* Passage provided
┌──

Gauze, the influential Japanese hardcore punk band, are breaking up after 41 years. They announced the news today (November 26) on the band’s official Twitter. “Report of disbandment of GAUZE,” reads a translated version of their statement. “Ever since I became a current member, I have decided that if even one person leaves the group, it will be disbanded. Postscript: The last T-shirt sale will be held at Koenji Record Shop Base.”
That statement alludes to one of the rare interviews Gauze did during their career. In 1997, bassist Shin told Maximum Rocknroll, “To be honest, if one of the members quit, it won’t be Gauze anymore. We never change the members. It’s not because how good they play, but how they think or feel about these things.”
Gauze formed in 1981 in Tokyo, Japan. Singer Fugu, guitarist Momorin, and Shin remained in the band over its 41-year-long career, with drummer Hiko joining the original members in 1989. They established themselves as a hardcore punk band that played around with D-beat and thrash conventions. Famously, they wanted to capture the feeling of grindcore without maximizing their tempo. “There is a limit to how fast you can play. We wanted to challenge the limit,” Shin told MRR. “To us, the feeling of the speed is the most important part.”
The earliest Gauze recordings appear on the 1982 compilation City Rocker alongside new wave and goth bands. It wasn’t until 1984 that they released their debut album, Fuck Heads. Gauze found greater fame in 1986 with their now-classic sophomore LP, Equalizing Distort. The band later went on to release the full-length albums 限界は何処だ (Genkai wa dokoda) in 1991, 面を洗って出直して来い (Kao O Aratte Denaoshite Koi) in 1997, and Binbou Yusuri No Rizumu Ni Notte in 2007, as well as a self-titled EP in 1997. Last year, Gauze released their sixth and final album, 言いたかねえけど目糞鼻糞, on XXX Records.

└──

* Dataset records
┌──

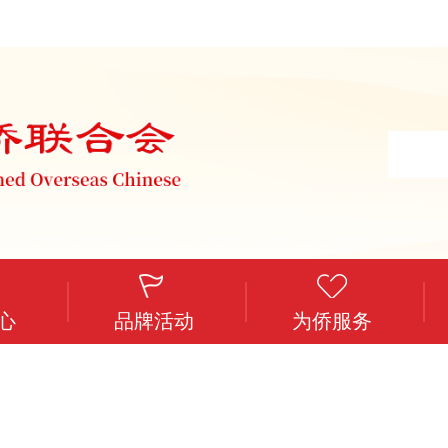
心
品牌活动
为侨服务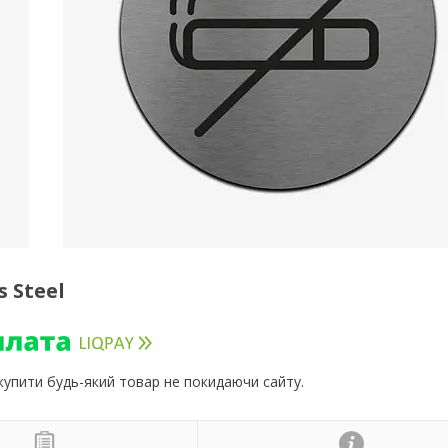
 Steel
 купити будь-який товар не покидаючи сайту.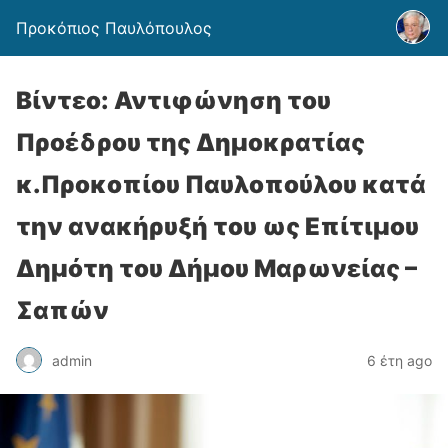
Προκόπιος Παυλόπουλος
Βίντεο: Αντιφώνηση του
Προέδρου της Δημοκρατίας
κ.Προκοπίου Παυλοπούλου κατά
την ανακήρυξή του ως Επίτιμου
Δημότη του Δήμου Μαρωνείας –
Σαπών
admin
6 έτη ago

└──

* Brief 1
Edit the Gauze article by rewriting everything from "The earliest Gauze" down to "on XXX Records.", replacing "sophomore LP" with "second LP".
* Brief 2
Please condense the paragraph of the Gauze article that begins "Gauze formed in 1981" into a short bulleted list that keeps its main facts.
* Brief 3
Write a continuation of the Gauze article, beginning after its final sentence.
The records are separate material and have no connection to the article about Gauze.

* Answer area 1
The earliest Gauze recordings appear on the 1982 compilation City Rocker alongside new wave and goth bands. It wasn’t until 1984 that they released their debut album, Fuck Heads. Gauze found greater fame in 1986 with their now-classic second LP, Equalizing Distort. The band later went on to release the full-length albums 限界は何処だ (Genkai wa dokoda) in 1991, 面を洗って出直して来い (Kao O Aratte Denaoshite Koi) in 1997, and Binbou Yusuri No Rizumu Ni Notte in 2007, as well as a self-titled EP in 1997. Last year, Gauze released their sixth and final album, 言いたかねえけど目糞鼻糞, on XXX Records.

* Answer area 2
- Gauze formed in Tokyo, Japan, in 1981.
- Singer Fugu, guitarist Momorin, and bassist Shin stayed in the band for its entire 41-year career.
- Drummer Hiko joined the original members in 1989.
- The band became known as a hardcore punk band that played with D-beat and thrash conventions.
- They wanted to capture the feeling of grindcore without maximizing their tempo.
- Shin told MRR that the band wanted to challenge the limit on how fast a band can play, and that the feeling of speed mattered most to them.

* Answer area 3
Whereas English hardcore punk bands were “motivated by politics,” Gauze believed Japan was too peaceful to complain about, and instead wanted to focus on personal impact. “The lyrics encourage [listeners] to do their best and have courage. It’s about what happens around us and what we feel every day,” Fugu said in a MRR interview. Shin added, “Punk means in English, rebellion, but to us punk means self-responsibility. We should have responsibility at all times for our own actions. You need to be responsible, whatever you do. It’s not that working is good and not working is bad.”
Since their formation, Gauze would regularly host live events under the title “Disinfection GIG” in Japan. Last night, Gauze played at Shinjuku ANTIKNOCK in Tokyo. It was their 176th show in the series and likely last concert ever.
Alongside bands like G.I.S.M. and S.O.B., Gauze were an integral part of Japan’s hardcore punk scene and helped popularize the regional sound abroad. During their famous 1996 US tour, Gauze performed sets at 924 Gilman in Berkeley, California and Fireside Bowl in Chicago, Illinois. ちょっとの雨ならがまん (デジタルリマスター版), a 1983 documentary by Junji Yasuda about the dawn of the Japanese hardcore punk scene that features Gauze, was recently digitally remastered in 2018.